Volver con la frente marchita y amarilla a Carranza semana tras semanas, derrota tras derrota… O desde el Carlos Belmonte o desde la fría Huesca por la que tantas veces hube de pasar camino de mon lycée. Y volver y volver a ver a esa mole llamada Dawa galopar sin ton ni son, plantarse solo ante un hombrecillo que no puede alargar los brazos a fin de tapar los siete metros y pico de la anchura de la portería, ni los dos y algo de altura, un protagonista que apenas puede hacer nada cuando el africano llega franco al área y cree, iluso, que es Rafiña Lamoto e intenta elevarla con supuesto arte sobre la cabeza del despavorido guardapalos que sabe que es para nada esa salida a ciegas… Y el remate triunfal: hacer tropezar el balón en las incrédulas manos del del quiosco. El porterete ni se lo cree. El defensa más cercano cuando inicia la carrera nuestro (¿nuestro?) nueve, el preferido de Gg., estaba más o menos a 30 metros de Camara o Cámara o Camará, que qué se yo cómo se llama el Puskitas de turno, “una calamidad en forma humana”, como me decía el chivo de mi horrendo maestro de los ocho años, mientras me levantaba del suelo asiéndome por una oreja. “Qué penita y qué doló, a la lima y al limón”. La Piquer, ¿verdad?

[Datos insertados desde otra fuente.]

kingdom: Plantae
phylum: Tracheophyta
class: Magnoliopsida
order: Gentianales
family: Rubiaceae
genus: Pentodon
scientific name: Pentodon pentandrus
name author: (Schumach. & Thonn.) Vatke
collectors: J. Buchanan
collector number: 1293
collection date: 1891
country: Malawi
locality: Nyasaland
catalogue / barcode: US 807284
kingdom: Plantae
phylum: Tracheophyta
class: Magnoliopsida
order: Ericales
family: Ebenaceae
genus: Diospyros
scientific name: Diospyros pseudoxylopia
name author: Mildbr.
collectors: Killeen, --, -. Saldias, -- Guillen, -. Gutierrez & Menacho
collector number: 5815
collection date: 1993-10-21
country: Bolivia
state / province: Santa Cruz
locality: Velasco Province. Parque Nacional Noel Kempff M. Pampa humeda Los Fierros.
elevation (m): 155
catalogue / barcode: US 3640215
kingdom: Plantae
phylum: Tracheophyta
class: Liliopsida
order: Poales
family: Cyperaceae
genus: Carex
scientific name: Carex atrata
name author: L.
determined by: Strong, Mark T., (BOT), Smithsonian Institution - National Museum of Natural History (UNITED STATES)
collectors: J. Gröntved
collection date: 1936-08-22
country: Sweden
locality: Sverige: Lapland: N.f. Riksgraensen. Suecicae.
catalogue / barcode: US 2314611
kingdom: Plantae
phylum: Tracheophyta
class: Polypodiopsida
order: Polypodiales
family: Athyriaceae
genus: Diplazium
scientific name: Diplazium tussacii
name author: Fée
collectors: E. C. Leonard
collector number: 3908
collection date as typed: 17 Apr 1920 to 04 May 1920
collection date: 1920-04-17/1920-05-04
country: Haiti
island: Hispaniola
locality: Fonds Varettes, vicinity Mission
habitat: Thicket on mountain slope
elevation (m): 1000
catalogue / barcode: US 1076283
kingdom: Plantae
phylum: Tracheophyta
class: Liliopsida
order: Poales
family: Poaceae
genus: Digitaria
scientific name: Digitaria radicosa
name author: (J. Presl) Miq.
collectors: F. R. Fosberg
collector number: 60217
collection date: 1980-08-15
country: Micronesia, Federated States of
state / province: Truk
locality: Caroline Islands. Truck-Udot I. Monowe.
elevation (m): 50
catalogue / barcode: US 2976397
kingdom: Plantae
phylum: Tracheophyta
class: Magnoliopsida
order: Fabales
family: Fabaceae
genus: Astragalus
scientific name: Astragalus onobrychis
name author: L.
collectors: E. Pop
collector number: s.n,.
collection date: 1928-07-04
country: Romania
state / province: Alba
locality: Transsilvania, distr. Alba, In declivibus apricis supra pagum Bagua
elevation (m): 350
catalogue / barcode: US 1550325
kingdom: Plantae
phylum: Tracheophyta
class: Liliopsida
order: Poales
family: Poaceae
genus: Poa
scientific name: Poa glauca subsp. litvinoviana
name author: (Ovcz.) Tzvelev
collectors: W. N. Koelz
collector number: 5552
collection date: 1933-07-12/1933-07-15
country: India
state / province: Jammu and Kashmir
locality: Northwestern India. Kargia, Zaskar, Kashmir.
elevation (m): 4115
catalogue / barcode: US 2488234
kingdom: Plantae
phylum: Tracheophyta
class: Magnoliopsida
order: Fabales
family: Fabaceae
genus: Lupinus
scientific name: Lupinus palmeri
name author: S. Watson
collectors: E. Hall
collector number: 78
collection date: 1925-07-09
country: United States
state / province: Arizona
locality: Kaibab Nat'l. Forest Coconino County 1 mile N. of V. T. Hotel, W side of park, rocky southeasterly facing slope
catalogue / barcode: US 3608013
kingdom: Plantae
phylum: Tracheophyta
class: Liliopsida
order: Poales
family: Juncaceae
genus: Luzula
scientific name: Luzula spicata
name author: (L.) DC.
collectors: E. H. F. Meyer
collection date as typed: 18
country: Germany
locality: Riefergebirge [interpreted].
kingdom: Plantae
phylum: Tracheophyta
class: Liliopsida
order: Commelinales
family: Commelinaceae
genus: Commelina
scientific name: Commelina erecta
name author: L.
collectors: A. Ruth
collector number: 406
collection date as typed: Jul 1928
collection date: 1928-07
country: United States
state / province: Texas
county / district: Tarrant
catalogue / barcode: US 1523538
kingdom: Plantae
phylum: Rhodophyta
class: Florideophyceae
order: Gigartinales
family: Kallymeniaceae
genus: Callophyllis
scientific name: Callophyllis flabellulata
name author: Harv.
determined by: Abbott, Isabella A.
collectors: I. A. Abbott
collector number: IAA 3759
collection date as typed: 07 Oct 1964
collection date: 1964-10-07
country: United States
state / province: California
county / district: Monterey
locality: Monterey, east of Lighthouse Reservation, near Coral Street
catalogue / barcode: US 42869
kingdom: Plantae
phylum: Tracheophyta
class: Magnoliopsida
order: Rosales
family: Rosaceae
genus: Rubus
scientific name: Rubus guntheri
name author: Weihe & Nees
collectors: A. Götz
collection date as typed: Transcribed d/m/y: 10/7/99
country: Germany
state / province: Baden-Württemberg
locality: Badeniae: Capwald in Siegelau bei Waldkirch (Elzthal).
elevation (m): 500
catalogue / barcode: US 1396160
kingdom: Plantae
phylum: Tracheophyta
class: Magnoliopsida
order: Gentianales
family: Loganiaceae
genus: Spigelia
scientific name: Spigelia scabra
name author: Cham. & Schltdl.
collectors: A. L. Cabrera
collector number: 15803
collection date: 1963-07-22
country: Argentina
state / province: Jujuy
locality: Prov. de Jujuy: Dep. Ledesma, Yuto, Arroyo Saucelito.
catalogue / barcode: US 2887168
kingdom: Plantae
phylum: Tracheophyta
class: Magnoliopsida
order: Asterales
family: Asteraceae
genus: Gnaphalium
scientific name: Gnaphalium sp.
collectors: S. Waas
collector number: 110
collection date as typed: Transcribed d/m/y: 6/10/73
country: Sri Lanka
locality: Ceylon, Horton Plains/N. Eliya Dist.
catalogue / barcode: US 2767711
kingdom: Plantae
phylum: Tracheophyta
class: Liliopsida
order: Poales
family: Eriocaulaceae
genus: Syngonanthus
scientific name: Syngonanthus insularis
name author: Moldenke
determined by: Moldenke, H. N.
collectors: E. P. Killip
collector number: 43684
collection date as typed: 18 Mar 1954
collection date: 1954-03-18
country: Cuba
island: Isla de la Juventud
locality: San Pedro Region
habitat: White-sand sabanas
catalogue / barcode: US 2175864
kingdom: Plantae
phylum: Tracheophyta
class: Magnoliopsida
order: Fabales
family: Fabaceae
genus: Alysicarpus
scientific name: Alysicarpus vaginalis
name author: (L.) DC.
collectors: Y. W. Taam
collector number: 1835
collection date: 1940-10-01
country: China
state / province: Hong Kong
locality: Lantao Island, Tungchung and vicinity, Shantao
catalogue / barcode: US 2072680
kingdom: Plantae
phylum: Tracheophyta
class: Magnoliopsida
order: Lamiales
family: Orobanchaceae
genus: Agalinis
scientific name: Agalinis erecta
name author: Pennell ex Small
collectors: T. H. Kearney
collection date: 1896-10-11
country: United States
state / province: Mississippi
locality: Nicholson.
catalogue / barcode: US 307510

Señalo esta tremenda insuficiencia de Dawda como podría señalar los pésimos centros de los de las bandas o mi obsesión personal (exceptúo a Onti, de buen pie, a la vez que quiero señalarle que le dé coba a la báscula) lo que otros días he dicho-escrito en estas páginas: ¿Cuándo en el Cadíz CF alguien va a pasar un balón al pie de alguien? Digo en el caso de que no haya más de diez metros de distancia entre el lanzador y el recoge bola de turno y ningún enemigo en dicha distancia o zona. Porque si hay algún contrario cerca, la bola va a dormirse a los pies del tal. Y, siguiendo con el folk, renovarse o morir. Sucumbir significa recalar en el tenebroso erebo de la Tercera División. Solo el Greñúo de mi barrio, cantado por Fernando Quiñones en Las crónicas del 40, nos puede salvar, porque la directiva Nari Mistral. Fin folclórico.